Cross-ledger methodology rule · v2026-05-15

Independent arXiv-ID + abstract verification before any breach commitment. Driven by the cross-ledger methodology learning of 2026-05-15. Three complementary methodological tools: (1) classifier rule-tightening catches some false breaches; (2) sweep-time arxiv verification catches more; (3) Stage 3.5 catches a different class of residual errors. All three are now mandatory pre-lock conditions for every ledger in the ProjectForty2 collection. This ledger LOCKED v0.2 before the rule was established and is being re-audited.

§04Lock conditions and queue

v0.2 LOCKED status (2026-05-15): classifier benchmark satisfied (✓), watch-list ≥30 entries with cadences (✓), falsification protocol ≥10 conditions (F4, F7, F10, F-Drift, F-Saturation, F-Independence, ✓), author-activity panel mapped (NLLB-Team, Cohere-Aya, Conneau, Pires, Kreutzer, Goyal, Costa-jussà, Adelani, MasakhaneNLP, SEACrowd, AmericasNLP, Bender, Joshi, Khanuja, Mistral-Saba, Apertus, ✓), boxed declaration (✓).

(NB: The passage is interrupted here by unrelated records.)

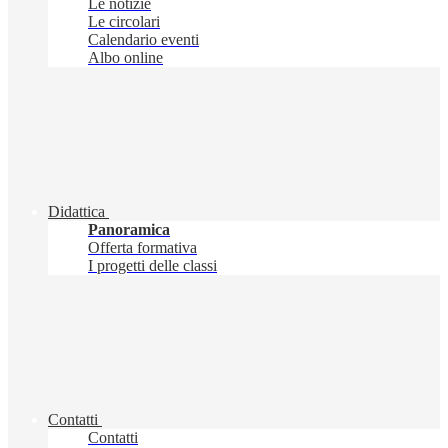
Le notizie
Le circolari
Calendario eventi
Albo online
Didattica
Panoramica
Offerta formativa
I progetti delle classi
Contatti
Contatti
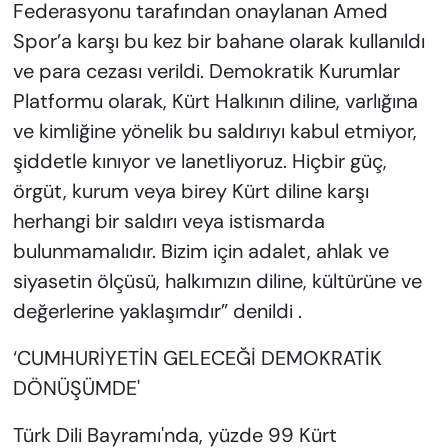
Federasyonu tarafından onaylanan Amed
Spor’a karşı bu kez bir bahane olarak kullanıldı
ve para cezası verildi. Demokratik Kurumlar
Platformu olarak, Kürt Halkının diline, varlığına
ve kimliğine yönelik bu saldırıyı kabul etmiyor,
şiddetle kınıyor ve lanetliyoruz. Hiçbir güç,
örgüt, kurum veya birey Kürt diline karşı
herhangi bir saldırı veya istismarda
bulunmamalıdır. Bizim için adalet, ahlak ve
siyasetin ölçüsü, halkımızın diline, kültürüne ve
değerlerine yaklaşımdır” denildi .
‘CUMHURİYETİN GELECEĞİ DEMOKRATİK
DÖNÜŞÜMDE'
Türk Dili Bayramı'nda, yüzde 99 Kürt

Stage 3.5 verification queue pending — re-audit under v2026-05-15 cross-ledger rule.

Monthly cadence: vendor system-card revisions + arxiv multilingual-NLP. Quarterly: Stanford HELM-Multilingual, Flores-Plus / AmericasNLP rolling refresh, Masakhane / SEACrowd held-out evaluations. Annual / event-triggered: Common Voice annual data drops, NLLB / Aya-Expanse / Apertus annual updates, METR / AISI multilingual safety audits. Triggered: any vendor frontier model whose multilingual capability claim is reproduced ≤5pp by an independent third-party on full Flores-200; any 2024–2026 paper showing instruction-tuning erodes >15pp of multilingual base-model competence.

The full preprint with sweep-level evidence, paper-by-paper audit ledger, and v0.3 lock conditions will be released as an arXiv preprint after Stage 3.5 verification completes on the priority candidate pool.

Bridge-test status · cross_ledger_bridges B2 two-speed

The 75% rebuttal density on Bill 4 is consistent with B2 (closure-cycle 18mo → 3-4mo) two-speed prediction: low-resource vendor-claim half-life is materially longer than English. Falsification of B2-here requires a 2024–2026 multilingual claim that reaches Bill 4 closure (≥80% of high-resource at ≤500K sentences) AND survives 12-month independent re-check at the same closure threshold without rebuttal. None observed in current corpus.